Wednesday, April 05, 2006

Linkage

Greg has a preliminary review of Brian McLaren's new book, The Secret Message of Jesus. He and I agree that McLaren should have chosen a different title, because it really isn't that much of a secret.

McLaren's argument is that Jesus really means what he says. Really. Again, [John Howard] Yoder makes this argument at length in [Politics of Jesus] and Royal Priesthood, but McLaren presents the argument as if it is "the secret message of Jesus." The reality, of course, is that the Anabaptists have always believed that (it's never been a big secret to them), thus McLaren's dependence upon Yoder...The Radical Reformers, eventually Anabaptists because of their insistence on believer baptism, understood the words of Jesus, especially the Sermon on the Mount, as the controlling grammar and vocabulary of the kingdom. The kingdom wasn't tied to a secular state; it was a state unto itself. The Anabaptists understood Jesus to be talking about a present reality, not a future state of bliss in heaven, nor a future millenial reign on earth, nor a standard that drove us to grace. Rather, they saw the grammar of the Sermon on the Mount as the grammar of the kingdom. This is who Jesus is, so this is who we are to be. This is what Jesus says, so this is what we are to do. Simple, right?

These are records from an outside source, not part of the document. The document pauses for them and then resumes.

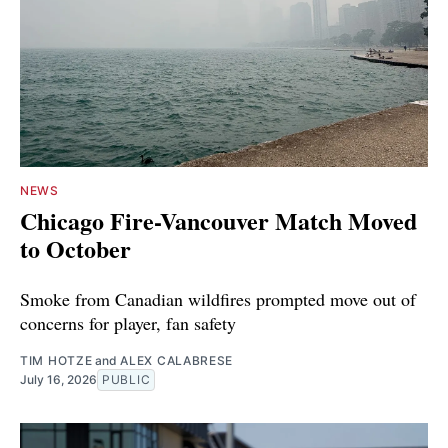
NEWS
Chicago Fire-Vancouver Match Moved
to October
Smoke from Canadian wildfires prompted move out of
concerns for player, fan safety
TIM HOTZE
and
ALEX CALABRESE
July 16, 2026
PUBLIC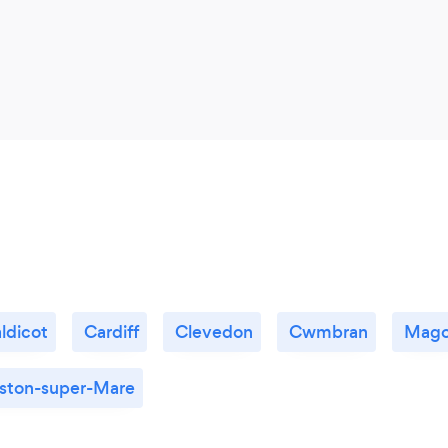
ldicot
Cardiff
Clevedon
Cwmbran
Mago
ton-super-Mare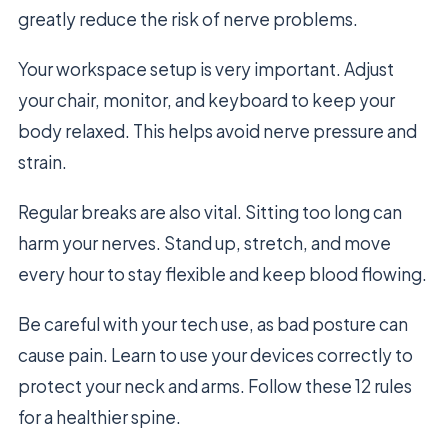
greatly reduce the risk of nerve problems.
Your workspace setup is very important. Adjust
your chair, monitor, and keyboard to keep your
body relaxed. This helps avoid nerve pressure and
strain.
Regular breaks are also vital. Sitting too long can
harm your nerves. Stand up, stretch, and move
every hour to stay flexible and keep blood flowing.
Be careful with your tech use, as bad posture can
cause pain. Learn to use your devices correctly to
protect your neck and arms. Follow these 12 rules
for a healthier spine.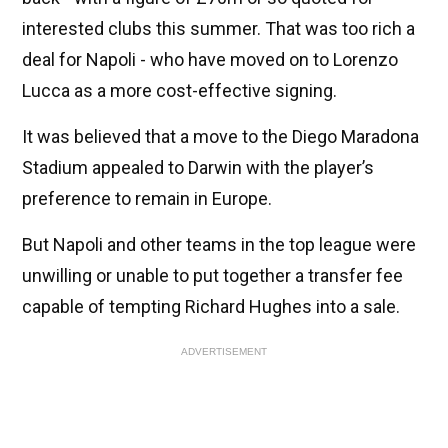
interested clubs this summer. That was too rich a
deal for Napoli - who have moved on to Lorenzo
Lucca as a more cost-effective signing.
It was believed that a move to the Diego Maradona
Stadium appealed to Darwin with the player’s
preference to remain in Europe.
But Napoli and other teams in the top league were
unwilling or unable to put together a transfer fee
capable of tempting Richard Hughes into a sale.
ADVERTISEMENT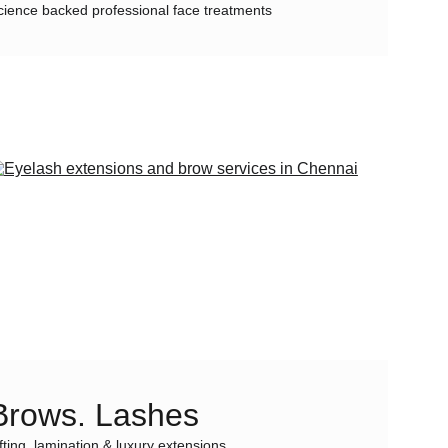
cience backed professional face treatments
Brows. Lashes
ifting, lamination & luxury extensions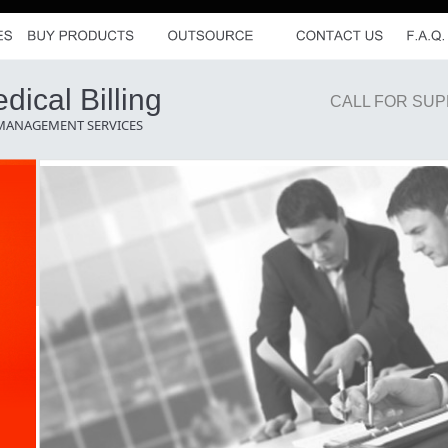
ical Billing
CALL FOR SUP
 MANAGEMENT SERVICES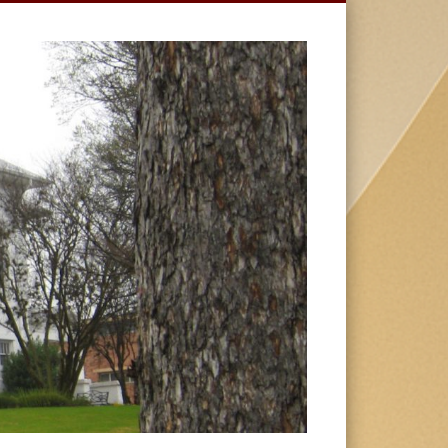
HUSTON-
TILLOTSON
UNIVERSIT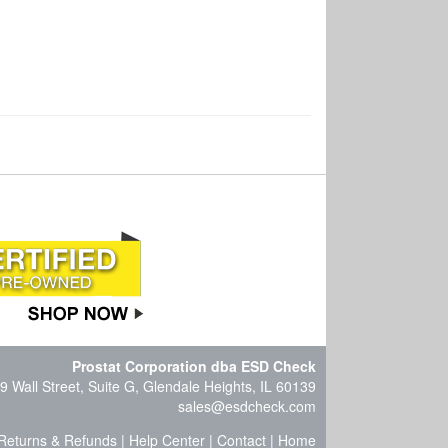
Prostat Corporation dba ESD Check
9 Wall Street, Suite G, Glendale Heights, IL 60139
sales@esdcheck.com
Returns & Refunds
|
Help Center
|
Contact
|
Home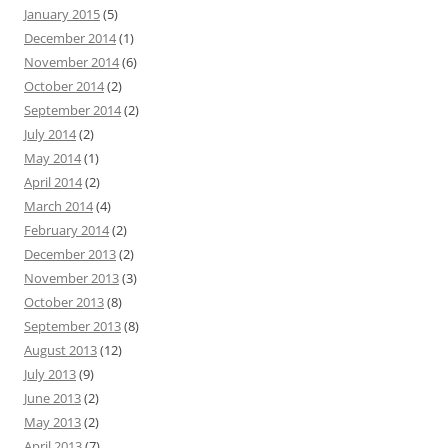
January 2015
(5)
December 2014
(1)
November 2014
(6)
October 2014
(2)
September 2014
(2)
July 2014
(2)
May 2014
(1)
April 2014
(2)
March 2014
(4)
February 2014
(2)
December 2013
(2)
November 2013
(3)
October 2013
(8)
September 2013
(8)
August 2013
(12)
July 2013
(9)
June 2013
(2)
May 2013
(2)
April 2013
(7)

Steve McCoy offers a lengthy quote to talk about spiritual formation. A taste:

Jesus facilitated spiritual formation in his disciples by introducing them to life situation and then helping them debrief their experiences. He taught them to pray. He did not lead them in a study course on prayer. He took them on mission trips (Samaria, for example); he didn't read books to them on the subject of missions. He sent them on learning junkets and exposed them to situations. He asked their opinion on what they were hearing and observing ("Who do you say that I am?"). He asked for radical obedience from them. He asked them to take up a cross and follow him. He did not send them to school and wait for them to graduate before giving them a significant assignment. He sent them out before they were ready to go and then helped them to learn from their experiences. He talked about the kingdom of God, but mostly he lived the kingdom of God, practicing a life in front of his followers that modeled very different core values than those given to them by the Pharisees in the synagogues.


The iMonk reflects on culture warriors freaking out about tongue piercing.

Meg posted a much lighter April Fool's prank than mine the other day. Her being set to marry 'Chaz Finney' tipped me off. Still a funny little bit of satire.

2 comments:

Call Me Ishmael said...

“McLaren's argument is that Jesus really means what he says.” Unless, of course, Jesus is talking about hell.

Jeff said...

Hi Ishmael. Welcome...back. I'm pretty sure I've seen you here before.

Anyway, McLaren's larger point has to do with Jesus' message of the kingdom of God, and that it doesn't necessarily pertain to the next life. As Greg points out, this idea doesn't originate with him by any means, hence the message really not being much of a secret.